=== Goal of the exercise ===
Tally the lines of the material below that contain the string "each", treating uppercase and lowercase as different, and reply with only that number.
** Records shown follows **
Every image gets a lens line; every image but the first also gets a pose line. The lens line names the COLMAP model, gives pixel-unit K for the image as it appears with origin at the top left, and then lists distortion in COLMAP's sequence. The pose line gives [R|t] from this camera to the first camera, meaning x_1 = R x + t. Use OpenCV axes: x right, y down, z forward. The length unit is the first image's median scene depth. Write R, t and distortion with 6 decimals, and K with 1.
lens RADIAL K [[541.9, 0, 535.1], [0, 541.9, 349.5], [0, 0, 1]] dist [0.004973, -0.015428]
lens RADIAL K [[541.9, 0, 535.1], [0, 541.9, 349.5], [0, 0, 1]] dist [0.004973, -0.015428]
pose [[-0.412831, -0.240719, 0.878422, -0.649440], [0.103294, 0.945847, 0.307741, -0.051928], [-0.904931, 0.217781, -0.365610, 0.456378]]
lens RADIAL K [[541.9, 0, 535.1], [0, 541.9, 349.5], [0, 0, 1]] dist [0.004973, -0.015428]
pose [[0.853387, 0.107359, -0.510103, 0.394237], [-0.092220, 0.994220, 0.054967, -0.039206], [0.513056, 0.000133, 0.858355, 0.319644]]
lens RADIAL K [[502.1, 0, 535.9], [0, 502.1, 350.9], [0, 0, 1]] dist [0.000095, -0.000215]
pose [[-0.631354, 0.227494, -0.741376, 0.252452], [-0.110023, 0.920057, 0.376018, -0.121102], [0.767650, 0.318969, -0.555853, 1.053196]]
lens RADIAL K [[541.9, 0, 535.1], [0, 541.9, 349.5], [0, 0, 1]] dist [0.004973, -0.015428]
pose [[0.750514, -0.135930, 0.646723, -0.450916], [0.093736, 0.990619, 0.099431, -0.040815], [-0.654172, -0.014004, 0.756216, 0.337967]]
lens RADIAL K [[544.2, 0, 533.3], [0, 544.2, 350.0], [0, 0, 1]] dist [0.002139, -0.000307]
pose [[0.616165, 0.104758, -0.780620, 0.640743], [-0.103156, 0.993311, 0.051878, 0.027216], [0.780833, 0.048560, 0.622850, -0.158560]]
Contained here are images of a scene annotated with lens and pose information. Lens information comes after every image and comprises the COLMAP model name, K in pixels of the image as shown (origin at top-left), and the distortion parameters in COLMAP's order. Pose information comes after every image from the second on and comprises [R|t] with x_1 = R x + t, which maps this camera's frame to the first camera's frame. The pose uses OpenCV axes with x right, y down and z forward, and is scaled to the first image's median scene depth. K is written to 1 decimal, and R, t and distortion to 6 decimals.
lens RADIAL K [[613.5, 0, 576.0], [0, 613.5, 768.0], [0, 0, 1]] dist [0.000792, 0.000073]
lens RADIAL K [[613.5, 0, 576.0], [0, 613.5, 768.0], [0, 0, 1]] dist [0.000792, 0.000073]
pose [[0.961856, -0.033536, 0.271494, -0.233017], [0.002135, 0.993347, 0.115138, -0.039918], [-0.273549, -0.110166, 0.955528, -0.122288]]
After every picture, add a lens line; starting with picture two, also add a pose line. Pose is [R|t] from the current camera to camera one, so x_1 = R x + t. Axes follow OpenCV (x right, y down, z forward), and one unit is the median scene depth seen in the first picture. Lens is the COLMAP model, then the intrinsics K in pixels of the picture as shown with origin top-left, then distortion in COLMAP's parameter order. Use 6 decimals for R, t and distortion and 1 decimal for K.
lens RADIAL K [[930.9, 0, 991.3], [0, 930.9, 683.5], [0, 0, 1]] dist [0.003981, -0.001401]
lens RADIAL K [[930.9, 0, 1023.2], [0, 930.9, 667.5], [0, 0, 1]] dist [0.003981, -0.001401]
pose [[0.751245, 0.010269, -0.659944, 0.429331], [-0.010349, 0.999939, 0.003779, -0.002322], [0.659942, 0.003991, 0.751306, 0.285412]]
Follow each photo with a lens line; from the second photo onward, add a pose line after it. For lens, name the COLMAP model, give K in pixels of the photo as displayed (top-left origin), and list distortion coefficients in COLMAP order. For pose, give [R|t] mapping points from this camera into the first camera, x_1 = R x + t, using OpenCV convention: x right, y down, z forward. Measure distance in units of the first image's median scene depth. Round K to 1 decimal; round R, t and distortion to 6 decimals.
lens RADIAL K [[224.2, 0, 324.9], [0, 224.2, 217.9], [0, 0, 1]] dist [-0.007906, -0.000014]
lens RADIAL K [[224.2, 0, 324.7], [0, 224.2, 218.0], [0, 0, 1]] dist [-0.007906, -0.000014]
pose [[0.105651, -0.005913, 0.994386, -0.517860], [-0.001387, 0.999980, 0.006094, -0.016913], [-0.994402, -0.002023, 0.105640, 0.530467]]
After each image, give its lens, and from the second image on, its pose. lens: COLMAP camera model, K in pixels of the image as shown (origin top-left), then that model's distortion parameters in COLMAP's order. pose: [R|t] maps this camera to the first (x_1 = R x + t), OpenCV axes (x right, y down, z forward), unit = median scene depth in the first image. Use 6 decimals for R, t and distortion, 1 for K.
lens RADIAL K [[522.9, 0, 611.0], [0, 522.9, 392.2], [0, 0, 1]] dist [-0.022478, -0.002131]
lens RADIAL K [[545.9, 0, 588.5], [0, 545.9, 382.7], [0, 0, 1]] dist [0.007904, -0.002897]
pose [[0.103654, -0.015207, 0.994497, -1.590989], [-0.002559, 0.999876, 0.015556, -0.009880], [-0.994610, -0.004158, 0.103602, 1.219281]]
** End of Records shown **
=== Finished task ===
2